It appears MicroSoft will be releasing software soon for people to write their own games and try them out on the XBOX 360, the only catch is you will need to cough up $99 to join some group...
I thought I wouldn't be buying the 360 and would just retire with my original XBox, but since I'm a Software Engineer by day and a gamer by night I might just need to look into this
By Tony Smith
Published Monday 14th August 2006 09:13 GMT
Microsoft today pledged to bring Xbox 360 programming to the masses, but ordinary folk will have to wait until the end of this month to get their hands on the tools they'll need to get coding for the console. Professionals will get a version in Spring 2007, the software giant said.

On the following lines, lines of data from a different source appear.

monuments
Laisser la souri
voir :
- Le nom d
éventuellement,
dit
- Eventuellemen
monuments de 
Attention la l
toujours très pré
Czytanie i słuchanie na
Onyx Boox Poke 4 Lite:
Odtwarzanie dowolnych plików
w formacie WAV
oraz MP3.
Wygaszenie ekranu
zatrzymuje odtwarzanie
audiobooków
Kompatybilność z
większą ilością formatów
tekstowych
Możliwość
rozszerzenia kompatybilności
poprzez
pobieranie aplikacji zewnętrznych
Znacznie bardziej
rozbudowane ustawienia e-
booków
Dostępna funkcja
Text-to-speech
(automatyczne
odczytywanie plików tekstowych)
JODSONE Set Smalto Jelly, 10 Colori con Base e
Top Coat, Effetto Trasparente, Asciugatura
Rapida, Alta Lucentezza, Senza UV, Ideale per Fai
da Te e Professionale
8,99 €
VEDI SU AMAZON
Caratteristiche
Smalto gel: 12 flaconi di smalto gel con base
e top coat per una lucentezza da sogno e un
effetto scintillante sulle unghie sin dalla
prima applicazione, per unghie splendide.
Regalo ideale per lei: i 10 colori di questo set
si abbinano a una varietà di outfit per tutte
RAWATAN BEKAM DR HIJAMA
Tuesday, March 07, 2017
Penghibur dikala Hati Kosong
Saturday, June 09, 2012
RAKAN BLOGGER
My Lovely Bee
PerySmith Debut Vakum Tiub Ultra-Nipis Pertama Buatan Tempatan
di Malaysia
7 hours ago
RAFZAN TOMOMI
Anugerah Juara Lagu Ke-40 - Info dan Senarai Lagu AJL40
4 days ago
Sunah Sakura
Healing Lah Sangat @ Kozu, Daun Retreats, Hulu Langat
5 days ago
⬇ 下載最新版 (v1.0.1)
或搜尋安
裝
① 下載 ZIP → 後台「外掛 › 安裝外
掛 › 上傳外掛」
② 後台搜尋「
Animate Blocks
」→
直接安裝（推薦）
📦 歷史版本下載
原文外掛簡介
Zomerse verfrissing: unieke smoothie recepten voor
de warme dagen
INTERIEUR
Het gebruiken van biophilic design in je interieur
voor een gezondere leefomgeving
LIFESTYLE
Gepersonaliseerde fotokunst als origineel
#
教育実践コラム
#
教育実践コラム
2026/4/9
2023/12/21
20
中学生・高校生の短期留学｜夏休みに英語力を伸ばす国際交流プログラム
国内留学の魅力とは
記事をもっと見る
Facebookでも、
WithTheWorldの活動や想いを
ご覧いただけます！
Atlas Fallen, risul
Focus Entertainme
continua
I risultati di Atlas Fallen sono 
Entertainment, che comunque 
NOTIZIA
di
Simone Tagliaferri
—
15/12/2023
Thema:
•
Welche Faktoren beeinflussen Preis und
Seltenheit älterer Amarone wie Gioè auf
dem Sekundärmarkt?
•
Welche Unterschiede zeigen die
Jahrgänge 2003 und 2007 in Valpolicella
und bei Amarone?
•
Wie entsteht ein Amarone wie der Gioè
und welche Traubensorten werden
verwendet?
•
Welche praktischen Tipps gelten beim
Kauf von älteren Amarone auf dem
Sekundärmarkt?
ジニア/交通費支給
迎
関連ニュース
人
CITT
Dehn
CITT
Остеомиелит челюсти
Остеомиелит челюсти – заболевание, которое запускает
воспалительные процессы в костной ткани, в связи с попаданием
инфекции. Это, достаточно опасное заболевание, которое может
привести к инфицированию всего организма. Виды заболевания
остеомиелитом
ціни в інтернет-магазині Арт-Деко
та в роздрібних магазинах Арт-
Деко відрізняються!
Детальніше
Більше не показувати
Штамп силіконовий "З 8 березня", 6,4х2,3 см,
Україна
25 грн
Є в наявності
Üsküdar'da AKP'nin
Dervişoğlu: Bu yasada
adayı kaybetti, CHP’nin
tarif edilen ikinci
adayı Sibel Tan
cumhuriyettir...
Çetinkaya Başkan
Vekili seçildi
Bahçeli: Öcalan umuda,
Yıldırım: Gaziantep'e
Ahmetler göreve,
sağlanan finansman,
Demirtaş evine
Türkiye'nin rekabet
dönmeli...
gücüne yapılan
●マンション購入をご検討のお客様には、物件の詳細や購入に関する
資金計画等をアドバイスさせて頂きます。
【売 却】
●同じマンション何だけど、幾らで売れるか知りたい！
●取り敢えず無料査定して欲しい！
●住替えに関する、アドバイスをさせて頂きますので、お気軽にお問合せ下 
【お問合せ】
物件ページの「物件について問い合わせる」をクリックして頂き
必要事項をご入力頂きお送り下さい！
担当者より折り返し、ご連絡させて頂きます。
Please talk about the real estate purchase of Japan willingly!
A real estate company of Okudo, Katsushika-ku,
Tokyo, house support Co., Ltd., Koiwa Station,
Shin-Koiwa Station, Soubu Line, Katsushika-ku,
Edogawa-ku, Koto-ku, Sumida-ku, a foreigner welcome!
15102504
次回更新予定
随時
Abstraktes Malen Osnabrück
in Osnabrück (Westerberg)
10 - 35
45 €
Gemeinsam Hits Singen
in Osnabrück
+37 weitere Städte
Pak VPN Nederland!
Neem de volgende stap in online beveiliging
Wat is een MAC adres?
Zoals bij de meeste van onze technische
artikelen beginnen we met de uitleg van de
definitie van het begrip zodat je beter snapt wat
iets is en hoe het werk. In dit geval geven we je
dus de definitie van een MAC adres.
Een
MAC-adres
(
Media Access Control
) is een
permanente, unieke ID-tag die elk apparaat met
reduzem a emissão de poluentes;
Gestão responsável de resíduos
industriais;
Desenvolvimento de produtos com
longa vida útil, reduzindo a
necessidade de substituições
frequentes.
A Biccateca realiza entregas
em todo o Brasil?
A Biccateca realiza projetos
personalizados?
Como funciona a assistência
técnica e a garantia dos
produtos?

Microsoft will ship a pre-release beta version of XNA Game Studio Express on 30 August. The software will be be free, and runs on Windows XP. There's a catch: to test code on an Xbox 360, users will have to cough up $99 a year to join Microsoft's XNA users group, an online forum that will provide documentation and a game-sharing facility to allow other users to test unfinished titles. The software can also be used to create Windows XP games, Microsoft said.
Of course, XBA Game Studio simply allows game creators to program code and then build in audio and visual content into a final, playable game. Developers will still need a range of other, third-party tools and, in some cases, middleware.
The final version of XNA Game Studio Express will be available this coming Christmas, with the pro-oriented version following three or four months down the line from that.
To date, console development has largely been closed to individuals and smaller software developers, largely because of the cost of acquiring console vendors' software development kits. The difficulties of CD-only distribution - let alone cartridge production - have also hindered amateur console game creation. Connected consoles finally allow a route for small-scale developers to offer their work.
While XNA Games Studio Express may not generate many top-tier games, it will make possible a variety of lesser titles of the kind computer users are well used to downloading as freeware or shareware.
Indeed, it's this kind of arena Microsoft is undoubtedly hoping to establish, the better to attract games to its console family and associated online services. There are plenty of folk out there put off buying a console because of the cost of commercial games. The presence of a range of more basic, but cheaper titles might just be what's needed to encourage them to start console gaming.